OPINION: Dan Snyder’s NFL legacy: An owner who did wrong at every turn

Between 2009 and 2015, an additional $44.49 million of ticket, parking, license and other revenues originally identified as holding NFL-related revenues appears to have been transferred to non-shareable special events accounts, the report said.

Witness recollections were corroborated by contemporaneous emails that “reflect recognition of wrongdoing.” A senior executive replied “its [sic] fine” to redirecting revenues into non-shareable streams.

The report stated: “Employees knew this was not right, we were told, but senior executives seemed to excuse the Club’s deliberately underreported revenue to the League because ‘it’s the NFL’ and not the government.”

Included in the report was evidence of a senior employee emailing the CFO “if the NFL had a jail … we’d be in it.”

White’s team was able to corroborate Friedman’s claims using documentary evidence, witness interviews admissions by the team. Per the available evidence, the investigation neither found nor ruled out that Snyder participated in the “improper shielding of revenues.”

Commanders did not pay fans back: report

For at least a decade, Washington failed to return security deposits for club or suite season ticket holders or remit unclaimed deposits. The club still holds $1.9 million in inactive accounts, according to the report. Investigators did not recommend further work in this part of the probe, however: “even if the Commanders did not share any revenue from security deposits taken into Club income from 1999 to present, the League would have been deprived of approximately $1.68 million in (Visiting Team’s Share) spread over 20 years.”
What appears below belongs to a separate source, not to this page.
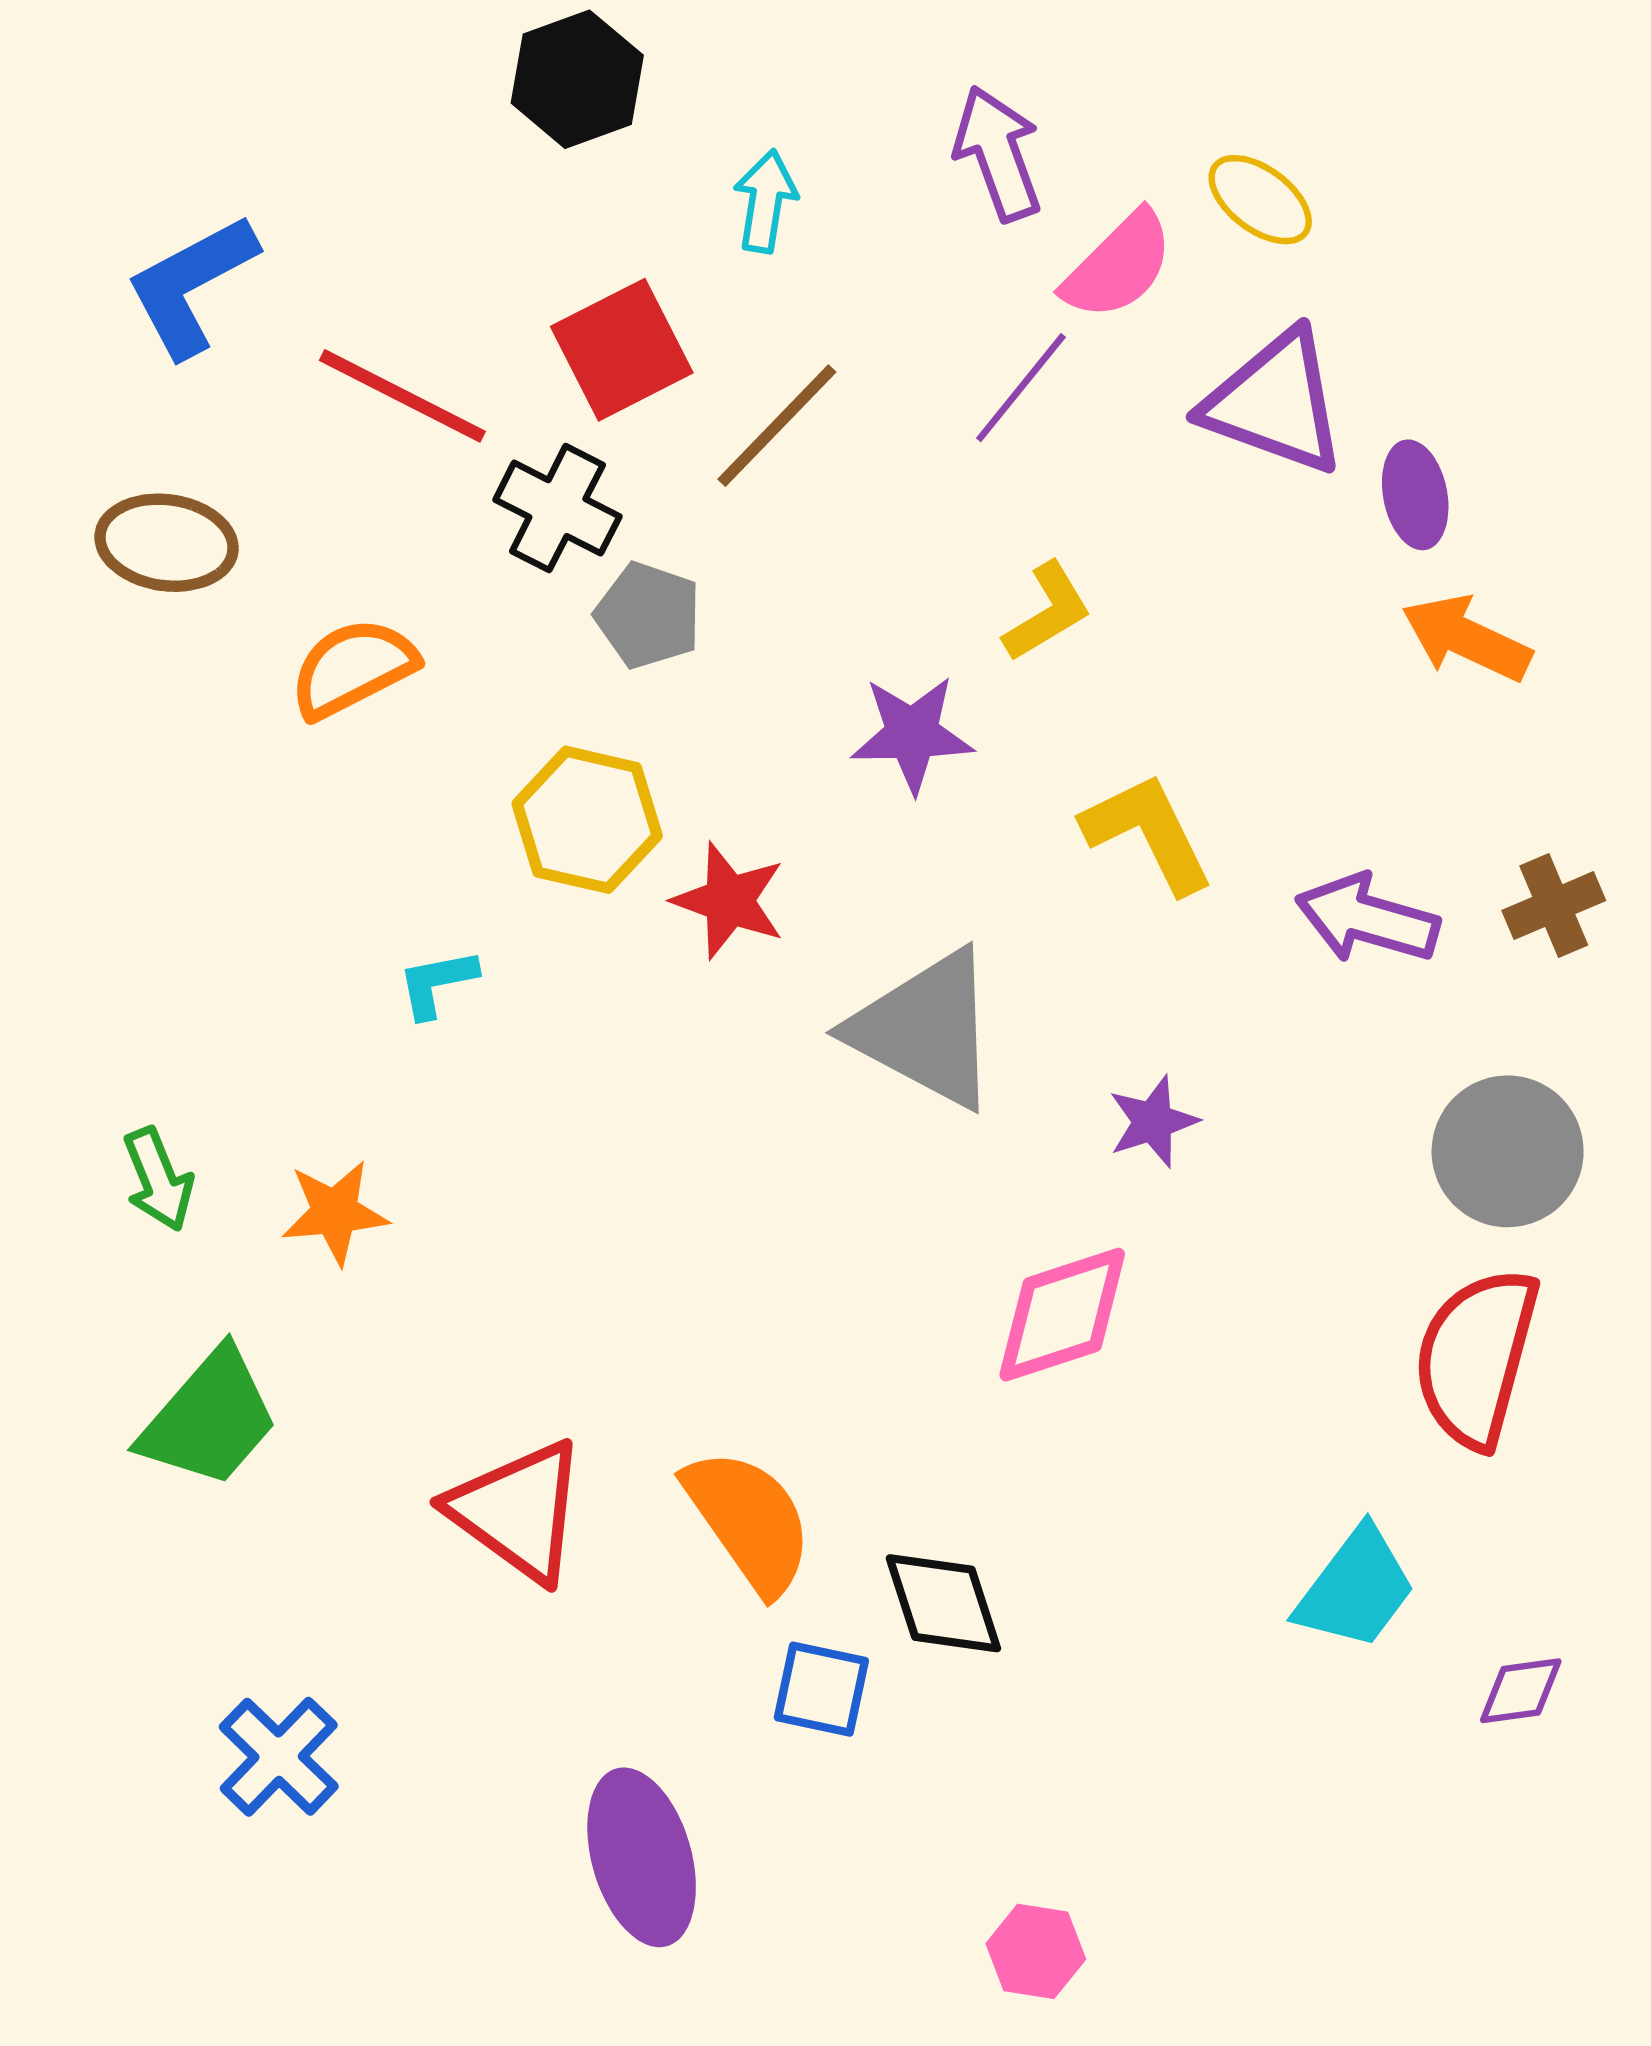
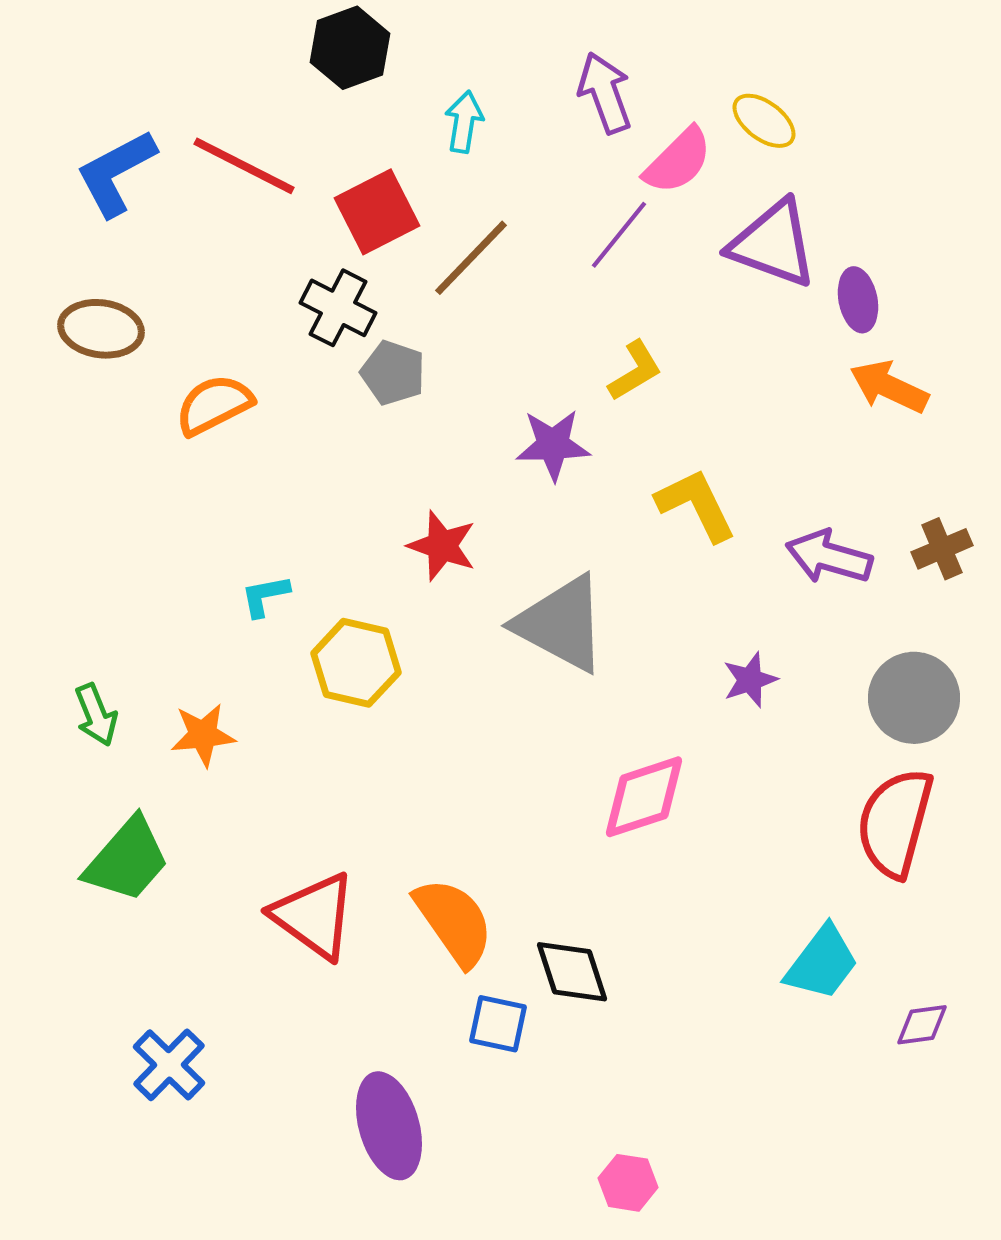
red line: (402, 396) -> (244, 166), moved
yellow hexagon: (587, 820) -> (356, 663), moved
purple star: (1153, 1122) -> (750, 680), moved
Snyder was in the middle of it all.

“Snyder, known for his hands-on management and close monitoring of the Club’s finances, was aware of and supportive of the Club’s efforts to minimize its revenue sharing obligations,” the report concluded.

How Commanders, Dan Snyder obstructed investigation

Repeatedly over the 23 pages, the report mentions the lack of cooperation from Washington and how their unwillingness impacted their findings.

Snyder rescheduled and canceled his interviews over a period of months, finally sitting for one on June 29. The team also denied all requests to speak to external auditors.

“With full information, this report may have drawn additional or different conclusions,” investigators wrote. “We are nevertheless confident that the findings are supported by the evidence obtained during the Investigation.”

How was Mary Jo White report different from Beth Wilkinson investigation?

White, a former head of the Securities and Exchange Commission, was appointed to lead the investigation with her colleagues from law firm Debevoise & Plimpton in February 2022, shortly after Johnston’s testimony.

“We appreciate the diligence, thoroughness and professionalism of Ms. White and her team throughout this process,” Goodell said.

It was the second time the league assigned someone to look into Snyder and Washington for malevolent workplace culture. In 2020, the team hired Beth Wilkinson to look into the matter before the league

The key difference between the White and Wilkinson probes is the existence of a written report. Wilkinson’s findings were presented orally and not released publicly.